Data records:
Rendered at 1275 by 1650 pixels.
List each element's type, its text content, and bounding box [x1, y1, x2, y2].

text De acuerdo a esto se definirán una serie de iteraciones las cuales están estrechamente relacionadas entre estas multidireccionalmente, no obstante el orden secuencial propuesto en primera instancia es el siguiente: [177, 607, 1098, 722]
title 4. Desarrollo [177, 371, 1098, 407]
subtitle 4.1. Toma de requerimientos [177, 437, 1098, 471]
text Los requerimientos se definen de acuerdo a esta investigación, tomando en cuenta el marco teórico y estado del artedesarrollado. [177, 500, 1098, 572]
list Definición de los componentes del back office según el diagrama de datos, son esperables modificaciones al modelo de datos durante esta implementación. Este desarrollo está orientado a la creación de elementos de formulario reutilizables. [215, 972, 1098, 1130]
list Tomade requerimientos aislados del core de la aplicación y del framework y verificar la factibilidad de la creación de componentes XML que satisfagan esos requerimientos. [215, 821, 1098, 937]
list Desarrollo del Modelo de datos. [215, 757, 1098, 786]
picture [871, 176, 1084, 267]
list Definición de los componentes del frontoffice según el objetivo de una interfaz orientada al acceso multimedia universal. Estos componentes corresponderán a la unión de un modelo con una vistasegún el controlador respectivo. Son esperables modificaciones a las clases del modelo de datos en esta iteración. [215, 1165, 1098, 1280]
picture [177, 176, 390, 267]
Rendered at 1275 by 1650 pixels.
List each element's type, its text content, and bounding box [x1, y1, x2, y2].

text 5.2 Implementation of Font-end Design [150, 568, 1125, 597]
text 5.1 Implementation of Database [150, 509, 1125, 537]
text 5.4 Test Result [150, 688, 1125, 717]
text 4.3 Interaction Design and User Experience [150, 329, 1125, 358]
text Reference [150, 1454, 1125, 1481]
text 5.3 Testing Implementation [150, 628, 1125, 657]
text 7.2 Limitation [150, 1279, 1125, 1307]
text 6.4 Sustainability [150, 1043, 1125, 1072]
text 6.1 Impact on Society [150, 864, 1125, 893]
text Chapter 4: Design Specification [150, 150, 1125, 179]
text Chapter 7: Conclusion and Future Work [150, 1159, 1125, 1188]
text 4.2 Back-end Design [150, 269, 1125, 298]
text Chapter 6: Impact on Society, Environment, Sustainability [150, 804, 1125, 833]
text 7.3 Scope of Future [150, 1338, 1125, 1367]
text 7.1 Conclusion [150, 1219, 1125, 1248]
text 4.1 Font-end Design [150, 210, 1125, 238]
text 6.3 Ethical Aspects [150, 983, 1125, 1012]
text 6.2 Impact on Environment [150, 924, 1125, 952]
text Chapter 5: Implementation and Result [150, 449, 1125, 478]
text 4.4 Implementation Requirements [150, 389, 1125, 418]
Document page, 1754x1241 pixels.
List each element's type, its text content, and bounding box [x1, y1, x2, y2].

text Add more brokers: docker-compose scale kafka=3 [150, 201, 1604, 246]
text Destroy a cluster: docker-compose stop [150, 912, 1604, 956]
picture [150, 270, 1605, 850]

## Task objective:
Every record above has to appear again, word for word.

## Written response:
Rendered at 1275 by 1650 pixels.
List each element's type, its text content, and bounding box [x1, y1, x2, y2].

text De acuerdo a esto se definirán una serie de iteraciones las cuales están estrechamente relacionadas entre estas multidireccionalmente, no obstante el orden secuencial propuesto en primera instancia es el siguiente: [177, 607, 1098, 722]
title 4. Desarrollo [177, 371, 1098, 407]
subtitle 4.1. Toma de requerimientos [177, 437, 1098, 471]
text Los requerimientos se definen de acuerdo a esta investigación, tomando en cuenta el marco teórico y estado del artedesarrollado. [177, 500, 1098, 572]
list Definición de los componentes del back office según el diagrama de datos, son esperables modificaciones al modelo de datos durante esta implementación. Este desarrollo está orientado a la creación de elementos de formulario reutilizables. [215, 972, 1098, 1130]
list Tomade requerimientos aislados del core de la aplicación y del framework y verificar la factibilidad de la creación de componentes XML que satisfagan esos requerimientos. [215, 821, 1098, 937]
list Desarrollo del Modelo de datos. [215, 757, 1098, 786]
picture [871, 176, 1084, 267]
list Definición de los componentes del frontoffice según el objetivo de una interfaz orientada al acceso multimedia universal. Estos componentes corresponderán a la unión de un modelo con una vistasegún el controlador respectivo. Son esperables modificaciones a las clases del modelo de datos en esta iteración. [215, 1165, 1098, 1280]
picture [177, 176, 390, 267]
Rendered at 1275 by 1650 pixels.
List each element's type, its text content, and bounding box [x1, y1, x2, y2].

text 5.2 Implementation of Font-end Design [150, 568, 1125, 597]
text 5.1 Implementation of Database [150, 509, 1125, 537]
text 5.4 Test Result [150, 688, 1125, 717]
text 4.3 Interaction Design and User Experience [150, 329, 1125, 358]
text Reference [150, 1454, 1125, 1481]
text 5.3 Testing Implementation [150, 628, 1125, 657]
text 7.2 Limitation [150, 1279, 1125, 1307]
text 6.4 Sustainability [150, 1043, 1125, 1072]
text 6.1 Impact on Society [150, 864, 1125, 893]
text Chapter 4: Design Specification [150, 150, 1125, 179]
text Chapter 7: Conclusion and Future Work [150, 1159, 1125, 1188]
text 4.2 Back-end Design [150, 269, 1125, 298]
text Chapter 6: Impact on Society, Environment, Sustainability [150, 804, 1125, 833]
text 7.3 Scope of Future [150, 1338, 1125, 1367]
text 7.1 Conclusion [150, 1219, 1125, 1248]
text 4.1 Font-end Design [150, 210, 1125, 238]
text 6.3 Ethical Aspects [150, 983, 1125, 1012]
text 6.2 Impact on Environment [150, 924, 1125, 952]
text Chapter 5: Implementation and Result [150, 449, 1125, 478]
text 4.4 Implementation Requirements [150, 389, 1125, 418]
Document page, 1754x1241 pixels.
List each element's type, its text content, and bounding box [x1, y1, x2, y2].

text Add more brokers: docker-compose scale kafka=3 [150, 201, 1604, 246]
text Destroy a cluster: docker-compose stop [150, 912, 1604, 956]
picture [150, 270, 1605, 850]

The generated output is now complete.